While in a tight housing market, you may also want to adjust your expectations. Now is the time to be flexible, especially when it comes to minor cosmetic changes or amenities that you can add later on. A good real estate agent will be able to guide you on which features to be flexible with.
If you have the luck of being in a buyer’s market, take advantage of it. Spend time looking at all of your options—you don’t have to choose the first home you find! Your real estate agent can also help you negotiate lower purchase prices, find a lower interest rate, and more.
Either way, patience is key while house hunting. Once you find a home that you love, your agent will help you submit an offer and sign a purchase contract.
From Mortgage Application to Closing
Congratulations—your offer was accepted! It’s time to apply for your mortgage. The most important thing you can do is to get all of the required documents to your lender in a timely manner. There are critical deadlines that need to be met in order to buy the home.
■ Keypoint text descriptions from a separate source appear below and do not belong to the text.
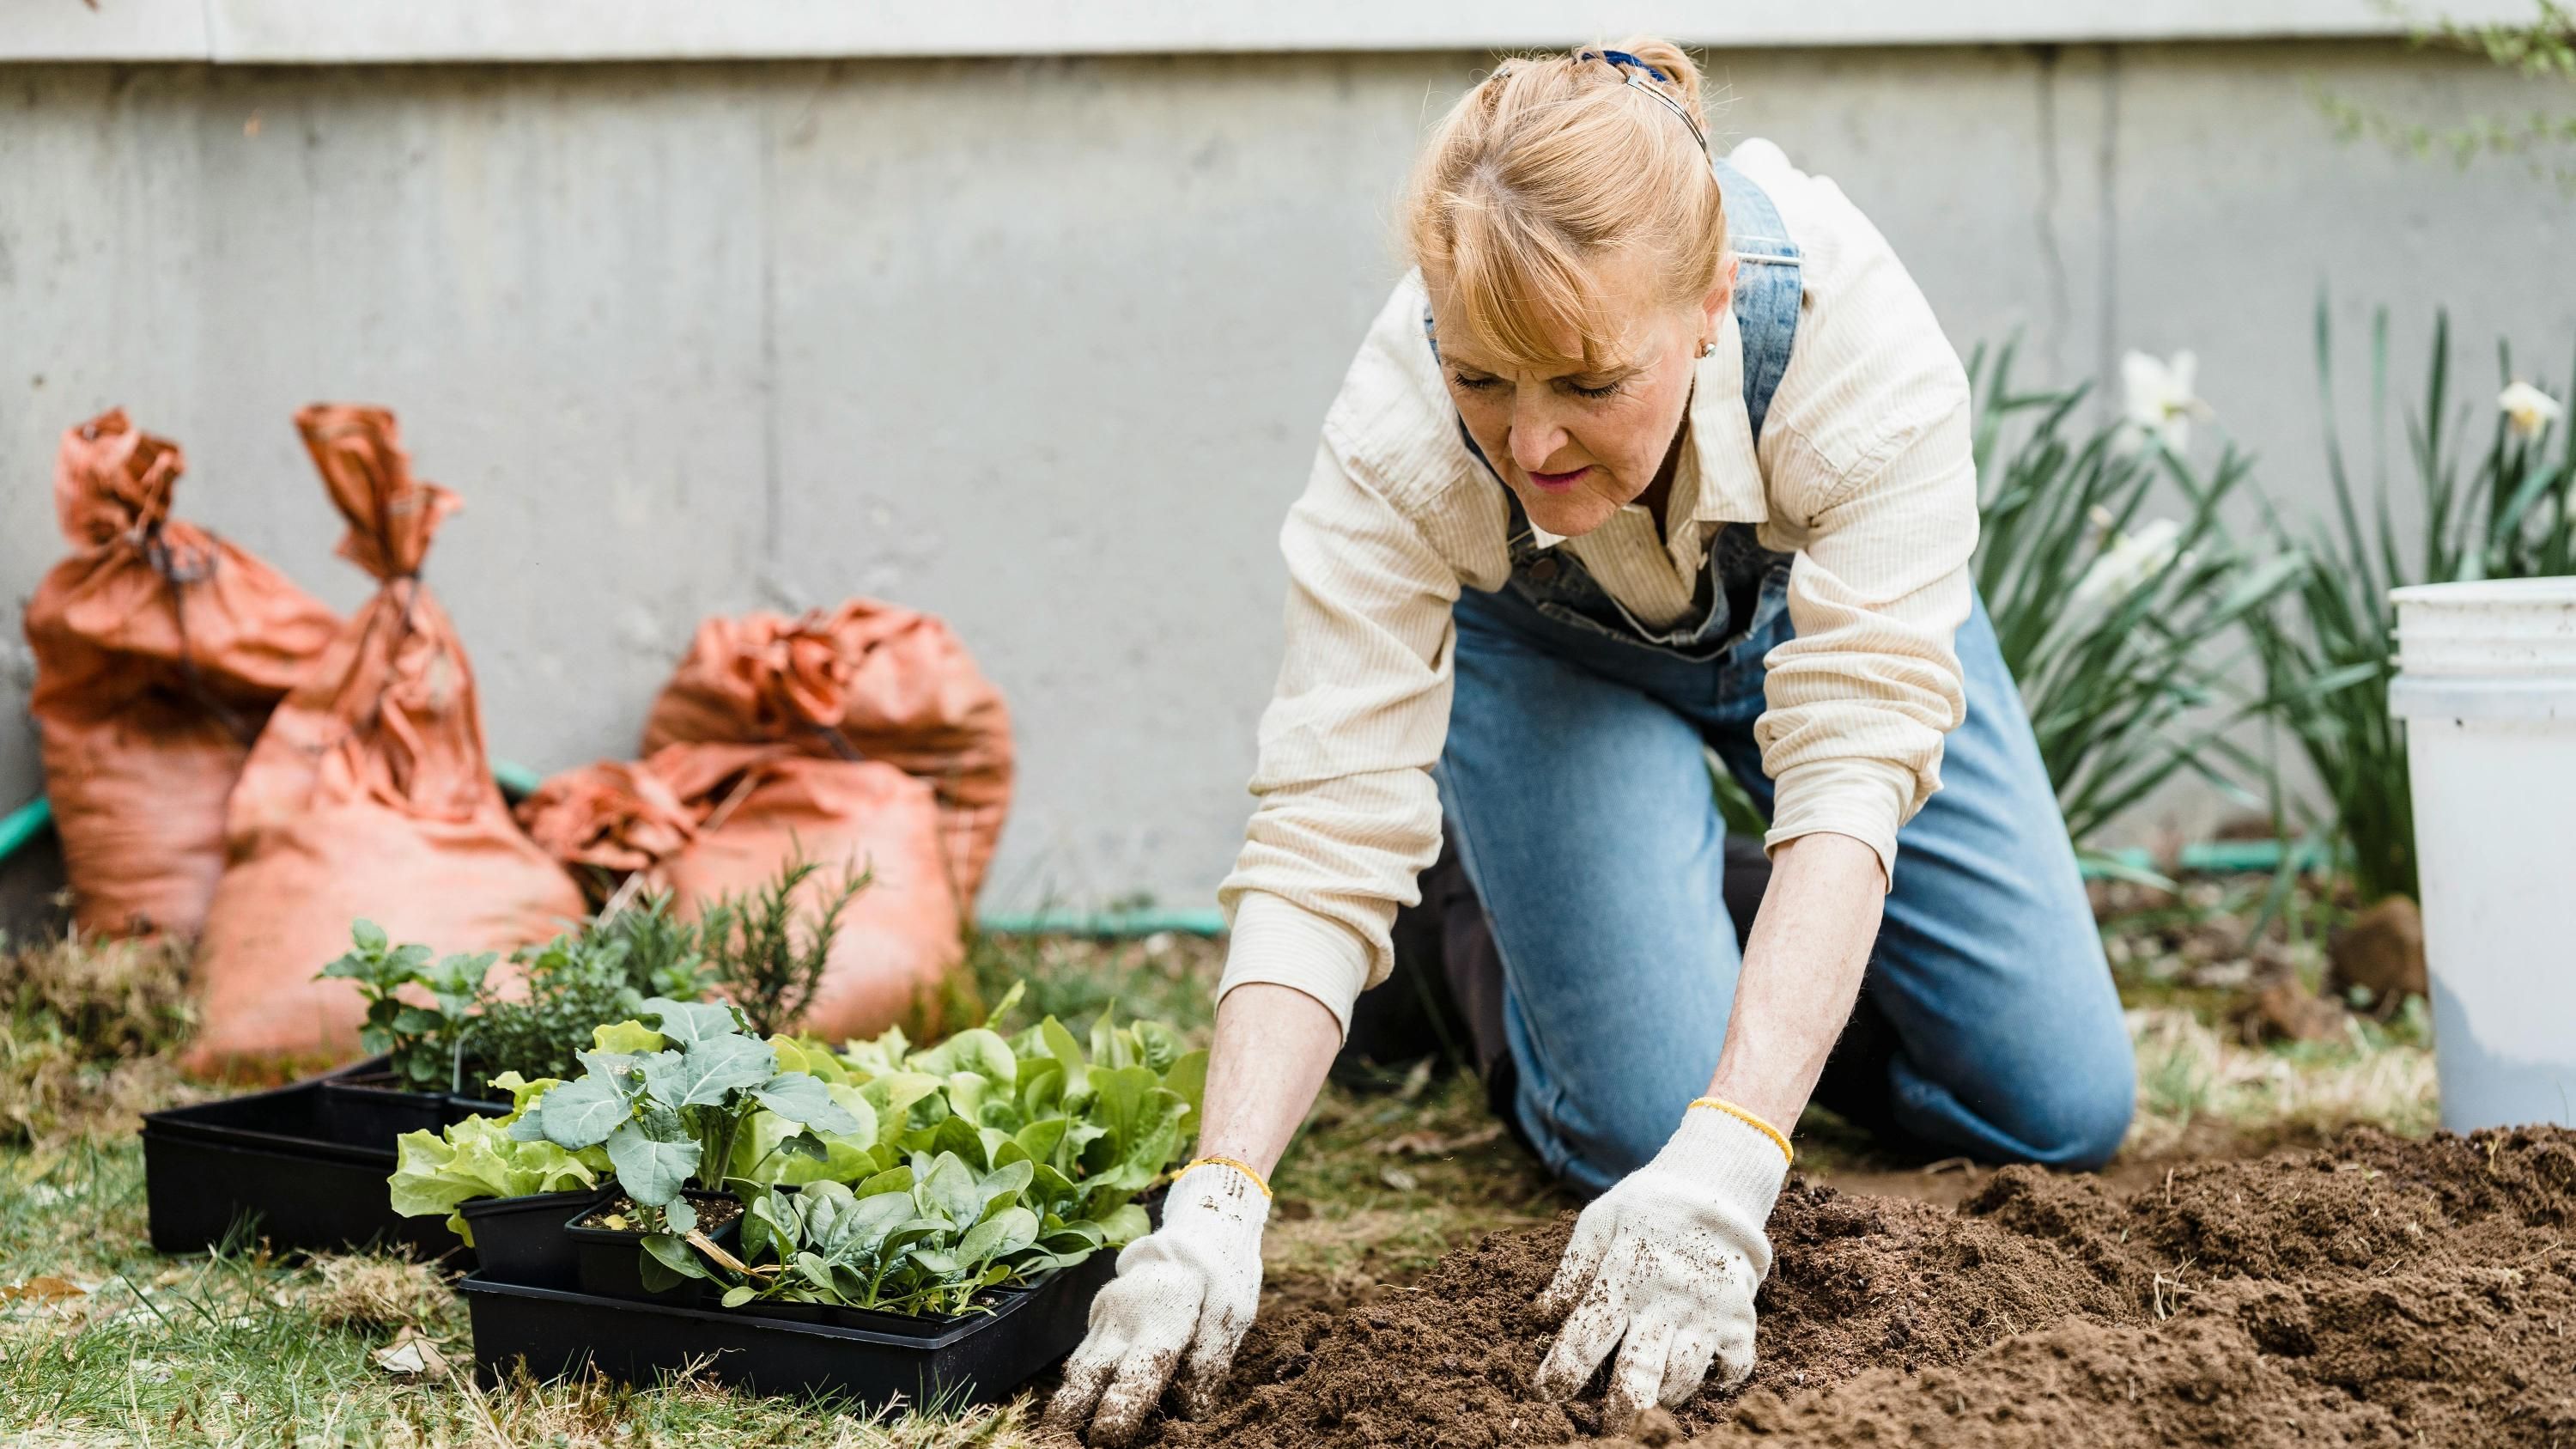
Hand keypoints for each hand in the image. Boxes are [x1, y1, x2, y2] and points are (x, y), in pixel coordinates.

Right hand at [1047, 1163, 1269, 1444]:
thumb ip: (1210, 1360)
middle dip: (1072, 1410)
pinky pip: (1084, 1351)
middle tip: (1061, 1438)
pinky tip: (1077, 1406)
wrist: (1197, 1229)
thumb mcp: (1232, 1311)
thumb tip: (1192, 1410)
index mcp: (1161, 1319)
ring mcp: (1106, 1313)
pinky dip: (1079, 1381)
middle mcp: (1124, 1317)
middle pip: (1089, 1372)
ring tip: (1062, 1430)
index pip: (1136, 1375)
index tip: (1107, 1439)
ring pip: (1079, 1363)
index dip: (1119, 1412)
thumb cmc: (1220, 1274)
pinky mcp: (1099, 1313)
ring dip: (1069, 1399)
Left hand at [1533, 1104, 1787, 1429]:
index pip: (1586, 1334)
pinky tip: (1698, 1377)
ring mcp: (1707, 1313)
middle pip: (1640, 1371)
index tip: (1546, 1394)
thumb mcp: (1600, 1221)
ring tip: (1646, 1398)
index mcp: (1624, 1276)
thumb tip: (1540, 1316)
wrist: (1716, 1187)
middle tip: (1606, 1428)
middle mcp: (1666, 1300)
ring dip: (1661, 1396)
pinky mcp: (1740, 1321)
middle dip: (1619, 1409)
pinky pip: (1732, 1370)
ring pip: (1683, 1378)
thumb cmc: (1647, 1209)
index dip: (1562, 1371)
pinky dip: (1715, 1383)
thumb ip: (1572, 1269)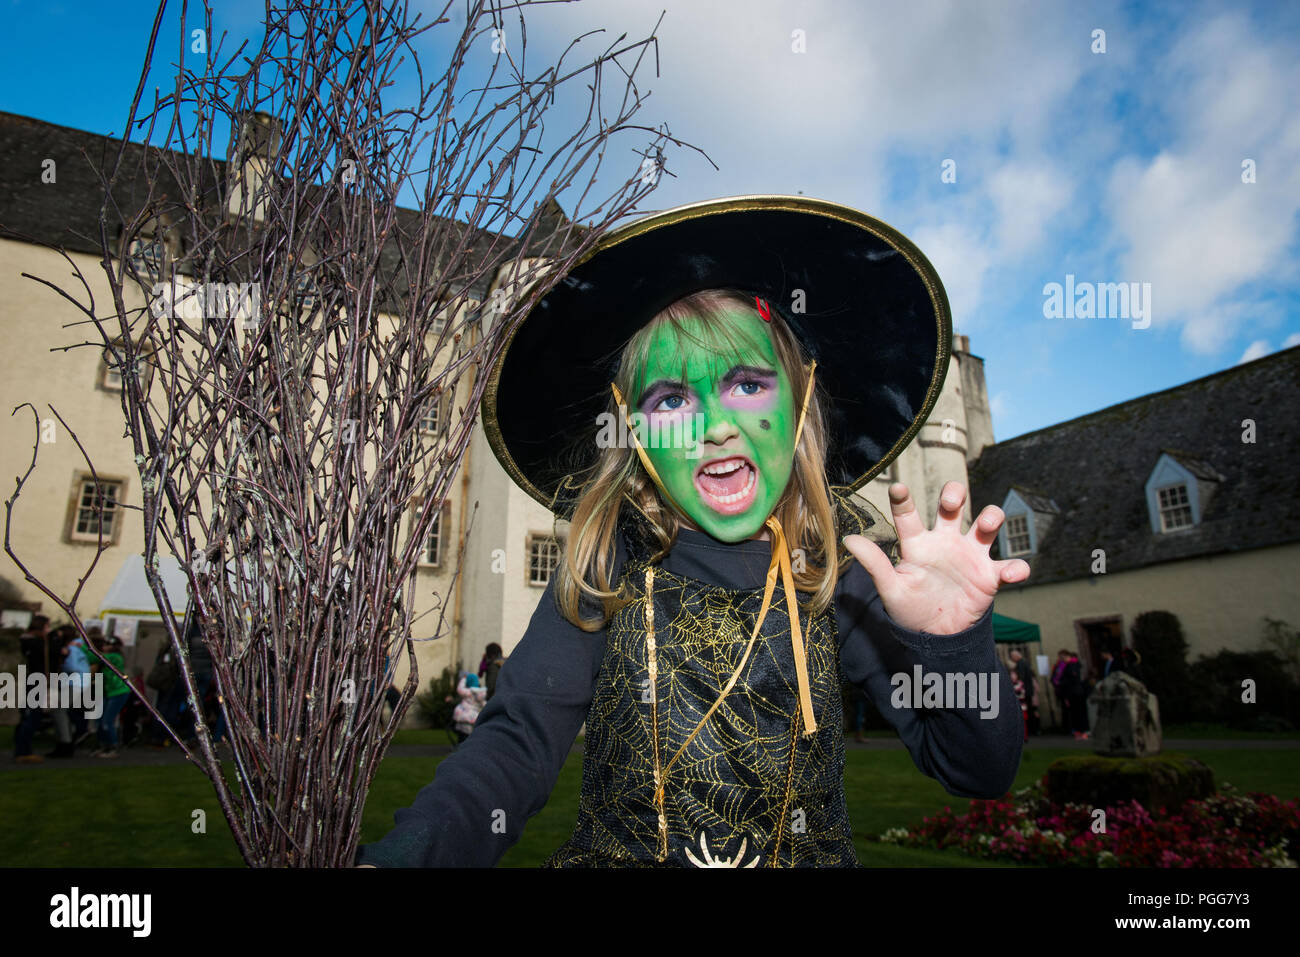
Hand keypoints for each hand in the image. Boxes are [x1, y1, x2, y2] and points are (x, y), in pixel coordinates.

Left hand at [843, 481, 1029, 634]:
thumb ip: (874, 563)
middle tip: (951, 501)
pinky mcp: (990, 576)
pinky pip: (1009, 566)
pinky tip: (1012, 572)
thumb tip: (848, 539)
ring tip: (988, 523)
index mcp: (918, 544)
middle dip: (954, 495)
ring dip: (991, 517)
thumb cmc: (911, 608)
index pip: (908, 515)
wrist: (937, 636)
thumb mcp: (891, 588)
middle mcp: (945, 542)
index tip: (897, 488)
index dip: (903, 500)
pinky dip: (1016, 568)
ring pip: (986, 524)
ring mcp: (970, 556)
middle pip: (953, 506)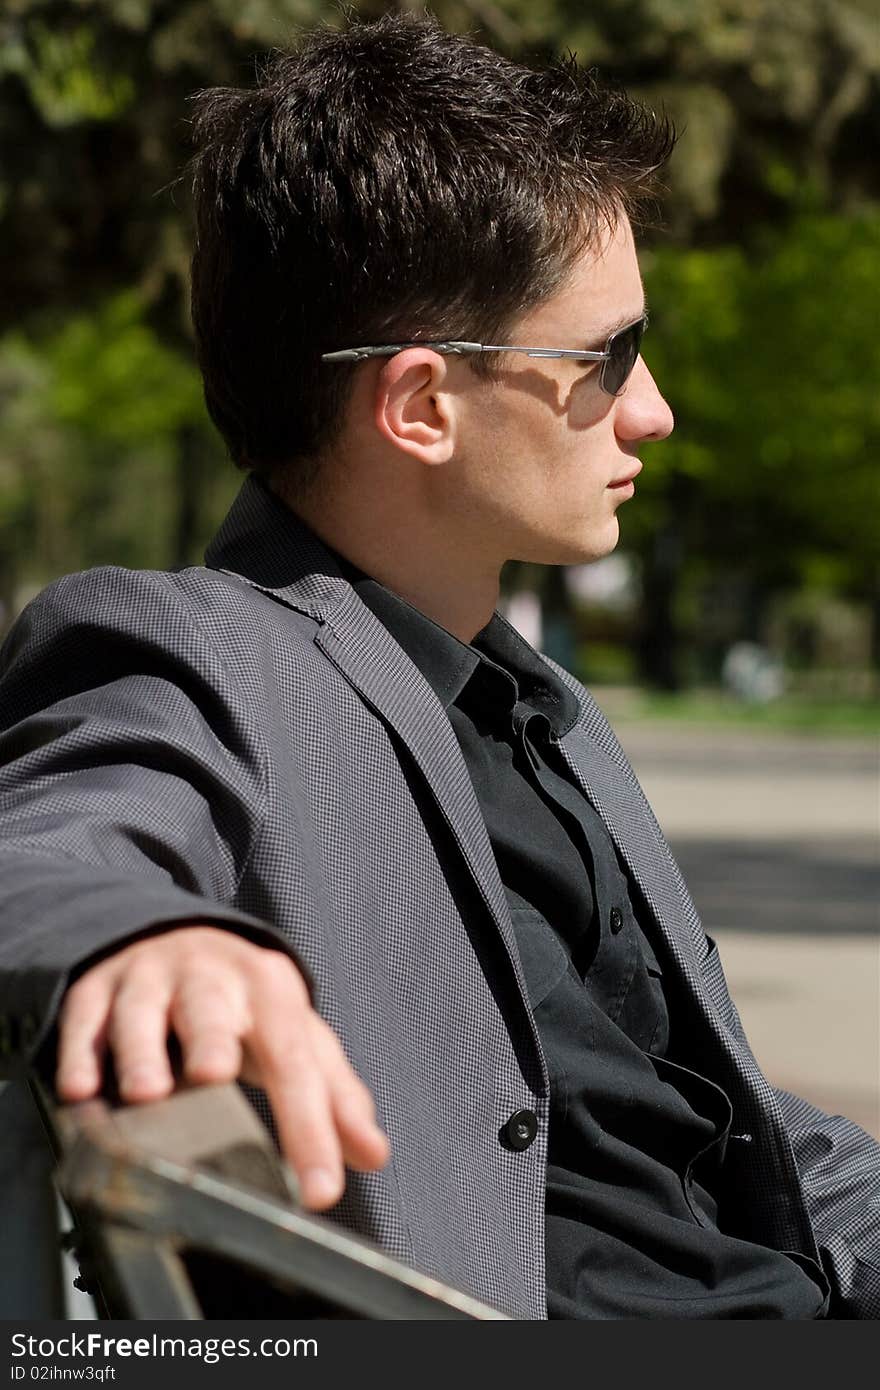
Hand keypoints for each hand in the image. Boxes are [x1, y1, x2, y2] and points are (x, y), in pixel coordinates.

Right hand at [55, 925, 389, 1210]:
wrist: (176, 937)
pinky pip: (86, 1018)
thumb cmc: (244, 1006)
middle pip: (213, 1010)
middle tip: (213, 1077)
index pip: (296, 1063)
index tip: (319, 1191)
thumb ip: (334, 1095)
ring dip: (142, 1051)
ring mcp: (150, 978)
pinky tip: (80, 1089)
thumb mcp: (295, 1037)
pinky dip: (80, 1053)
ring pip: (142, 1011)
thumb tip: (373, 1153)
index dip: (309, 1128)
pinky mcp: (98, 987)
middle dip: (212, 1040)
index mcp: (271, 993)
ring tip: (145, 1093)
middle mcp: (211, 978)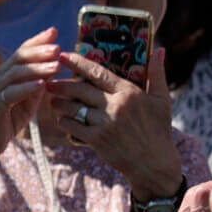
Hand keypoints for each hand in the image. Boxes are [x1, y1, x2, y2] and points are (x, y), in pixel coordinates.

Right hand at [0, 29, 65, 159]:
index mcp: (6, 74)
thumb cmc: (7, 121)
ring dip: (37, 68)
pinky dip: (27, 88)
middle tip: (57, 47)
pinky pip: (11, 93)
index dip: (37, 40)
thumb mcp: (28, 101)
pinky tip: (41, 85)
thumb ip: (38, 85)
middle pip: (18, 57)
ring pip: (16, 73)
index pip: (22, 51)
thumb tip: (53, 68)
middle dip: (39, 51)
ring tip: (55, 66)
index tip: (54, 31)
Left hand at [51, 46, 177, 199]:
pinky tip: (61, 119)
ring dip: (60, 103)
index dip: (79, 63)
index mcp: (128, 92)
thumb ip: (157, 73)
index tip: (64, 56)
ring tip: (52, 99)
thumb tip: (159, 49)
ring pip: (75, 108)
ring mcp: (105, 123)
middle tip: (49, 81)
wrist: (154, 162)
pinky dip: (66, 122)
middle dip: (62, 85)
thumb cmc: (158, 129)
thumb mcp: (161, 99)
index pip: (98, 73)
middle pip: (81, 90)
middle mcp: (115, 106)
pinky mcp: (97, 140)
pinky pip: (74, 127)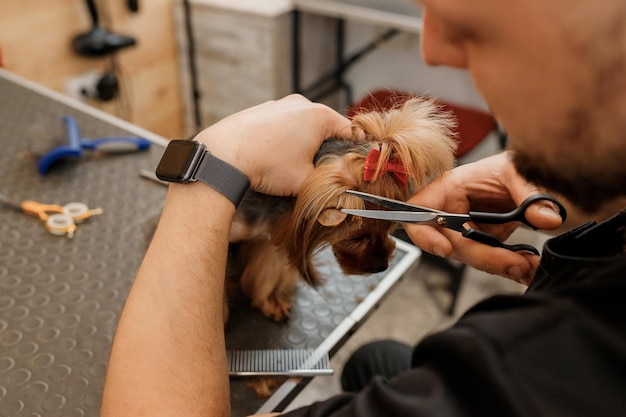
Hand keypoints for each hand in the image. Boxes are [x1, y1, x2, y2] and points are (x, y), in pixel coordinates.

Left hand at [194, 94, 352, 196]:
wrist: (223, 155)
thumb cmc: (267, 165)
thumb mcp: (305, 181)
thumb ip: (328, 182)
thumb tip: (337, 187)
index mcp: (319, 116)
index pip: (350, 131)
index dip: (354, 150)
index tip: (354, 166)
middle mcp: (300, 104)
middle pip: (325, 128)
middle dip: (325, 150)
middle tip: (320, 172)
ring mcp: (278, 105)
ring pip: (301, 127)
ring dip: (303, 145)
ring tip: (293, 168)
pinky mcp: (260, 111)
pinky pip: (281, 126)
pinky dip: (283, 141)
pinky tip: (274, 159)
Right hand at [404, 152, 564, 283]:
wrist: (530, 173)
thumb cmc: (509, 164)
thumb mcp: (517, 169)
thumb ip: (530, 193)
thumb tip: (546, 218)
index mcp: (449, 188)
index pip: (420, 211)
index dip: (424, 233)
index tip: (445, 249)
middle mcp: (453, 211)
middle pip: (453, 244)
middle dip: (485, 257)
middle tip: (516, 264)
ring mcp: (468, 230)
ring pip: (475, 257)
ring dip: (502, 265)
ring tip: (530, 265)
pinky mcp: (486, 242)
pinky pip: (492, 260)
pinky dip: (511, 267)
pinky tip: (529, 268)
When submitting a mortgage application, you’ll typically be required to submit basic personal information and ID, documents to verify your income, and information about current debt and assets. Your lender will give you a complete list of everything they need.
The mortgage approval timeline varies from lender to lender, but you can expect it to take upwards of 30 to 45 days to complete. Getting prequalified early on can help expedite the process, as the lender will already have some of your information on file.
Inspection and Appraisal
There are two really important steps after applying for your mortgage: the lender will send out an appraiser to evaluate the value of your future home, and you will need to find a licensed inspector to look over the property. Your lender will have more information on what they require for each step.
Closing On Your New Home
Closing usually occurs 30-60 days after the purchase contract is signed. On closing day, the property is transferred to you, the buyer. Funds will be transferred from escrow, you will pay mortgage and title fees, and the title company will make sure all of the paperwork is in order. In Texas, you may have to wait until funding is received by the seller before receiving the keys or access to your property. Your real estate agent will notify you when you can take full possession of your new home.
Enjoy Your New Home
Buying a home doesn’t happen overnight, but if you’re aware of the process, you can plan ahead every step of the way. If you find yourself unsure what to do next, know that there are professionals like your real estate agent and local lender who are ready to help.